The smith breaks the metal into small pieces which he places in a small vessel, which goes back into the fire. While the metal melts, the smith prepares a mold, greasing it with oil from sheep. He extracts the vessel of molten metal from the fire using the long tongs he made, and pours it into the mold. In a few minutes, he carefully levers the metal strip from the mold, and eases it in stages into a vessel of water to harden.
From here the metal strip will be heated in a regular fire and pounded, heated and pounded, until it is ready to work into, say, a bracelet. Some of the bracelets they show us are intricate, with small patterns of different metal. We buy one that is of copper and aluminum.
These people also move with the weather and their customer base. There are 5 or so families of smiths, some 100 in all. They trade their wares for honey, maize, meat, and other necessities.
We pause for tea and coffee, and today there are also goodies – banana bread, marble cake, and cheese breads.

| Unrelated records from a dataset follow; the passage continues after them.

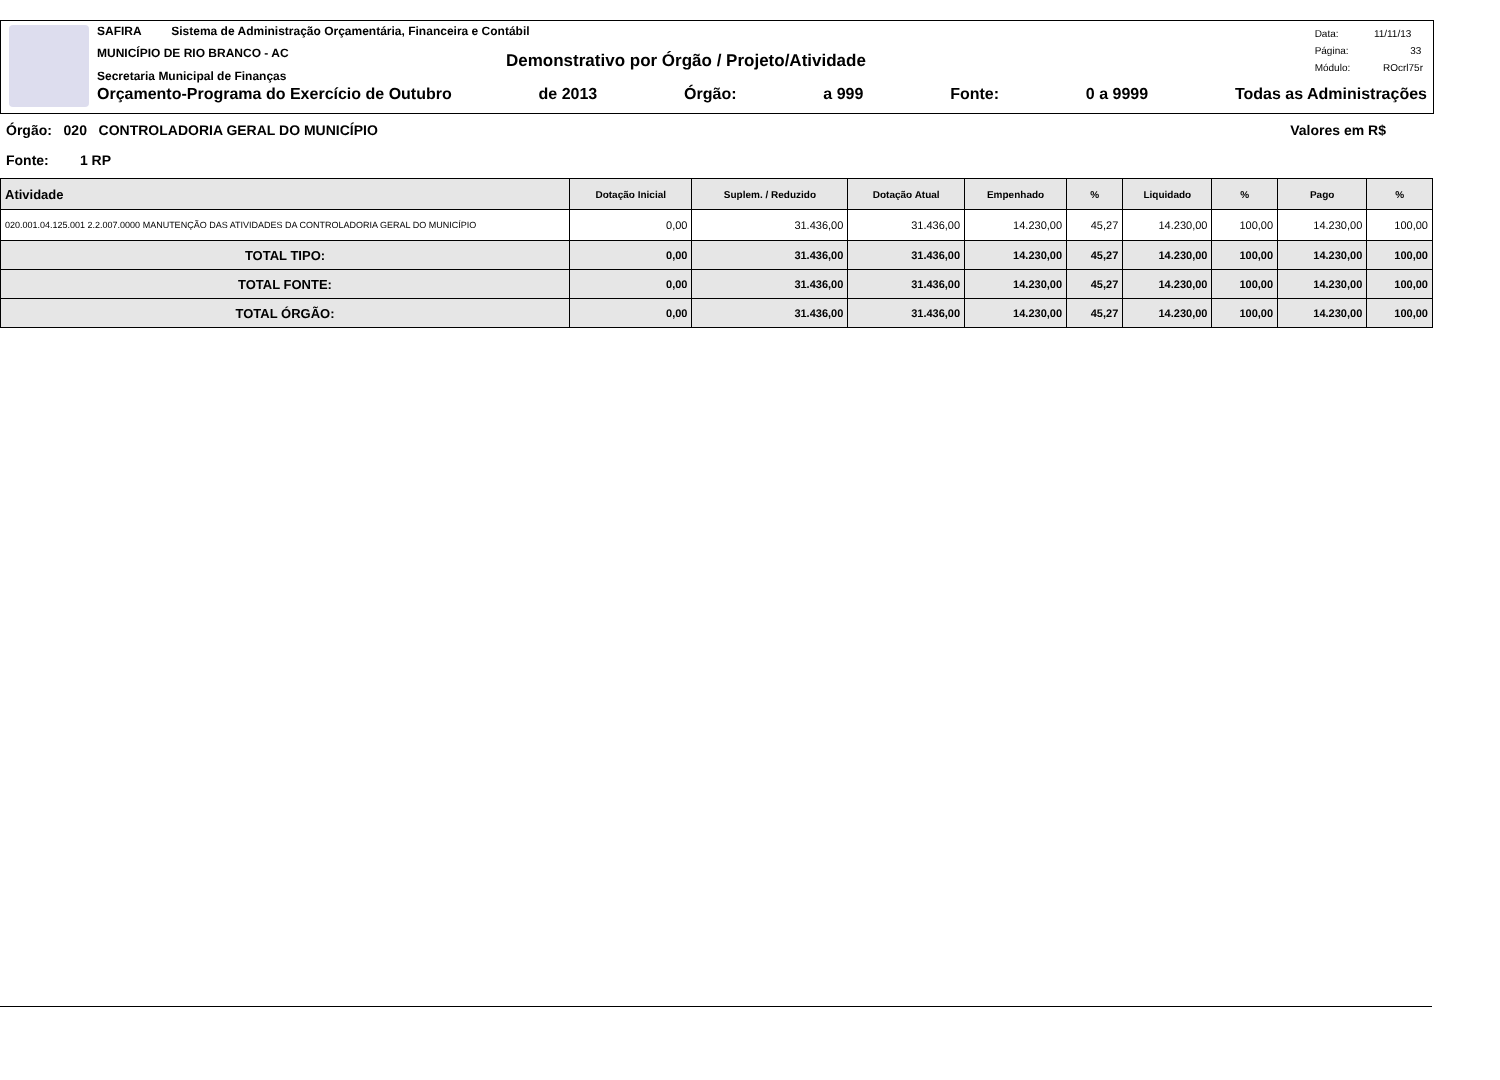SAFIRA Sistema de Administração Orçamentária, Financeira e Contábil
MUNICÍPIO DE RIO BRANCO - AC
Secretaria Municipal de Finanças
Demonstrativo por Órgão / Projeto/Atividade
Data: 11/11/13
Página: 33
Módulo: ROcrl75r
Orçamento-Programa do Exercício de Outubro de 2013 Órgão: a 999 Fonte: 0 a 9999 Todas as Administrações
Órgão: 020 CONTROLADORIA GERAL DO MUNICÍPIO Valores em R$
Fonte: 1 RP
| Atividade | Dotação Inicial | Suplem. / Reduzido | Dotação Atual | Empenhado | % | Liquidado | % | Pago | % |
| --- | --- | --- | --- | --- | --- | --- | --- | --- | --- |
| 020.001.04.125.001 2.2.007.0000 MANUTENÇÃO DAS ATIVIDADES DA CONTROLADORIA GERAL DO MUNICÍPIO | 0,00 | 31.436,00 | 31.436,00 | 14.230,00 | 45,27 | 14.230,00 | 100,00 | 14.230,00 | 100,00 |
| TOTAL TIPO: | 0,00 | 31.436,00 | 31.436,00 | 14.230,00 | 45,27 | 14.230,00 | 100,00 | 14.230,00 | 100,00 |
| TOTAL FONTE: | 0,00 | 31.436,00 | 31.436,00 | 14.230,00 | 45,27 | 14.230,00 | 100,00 | 14.230,00 | 100,00 |
| TOTAL ÓRGÃO: | 0,00 | 31.436,00 | 31.436,00 | 14.230,00 | 45,27 | 14.230,00 | 100,00 | 14.230,00 | 100,00 |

Next we visit a Datoga family. These people are pastoral, raising goats and sheep and even farming. They do not move. The family we visit consists of a father, his five wives, and his mother-in-law. The latter has a separate house, a big one!
There are two small children and one infant, although their may be other children about their duties or in school. The women are dressed in fringed and beaded outfits, with metal and bead jewelry around their necks and up their forearms. We are invited into the main house, which has a roomy sitting room, and a second smaller room that is both bedroom and kitchen. One of the younger women demonstrates grinding corn between two grinding stones, while the older women pass the baby around, nuzzling and kissing it. Lots of affection.
As I move outside, papa arrives. He is a tall man, draped in cloths, the upper one decorated with small bangles. He greets his two small children affectionately, bending down to talk to them and to kiss them on both cheeks.
There is a photo op with the entire family, and then we are into the safari vehicles and away. We drop Gwarda off with the leftover goodies, and ride the dirt roads back to Karatu Simba. There we have a late lunch. Avocado salad with vinaigrette and vegetable lasagna with eggplant are hits.
This afternoon there is a trip to a hospital and clinic. I elect to nap instead, and catch up on pictures and blog posts. They are ready … if I ever have enough signal to post.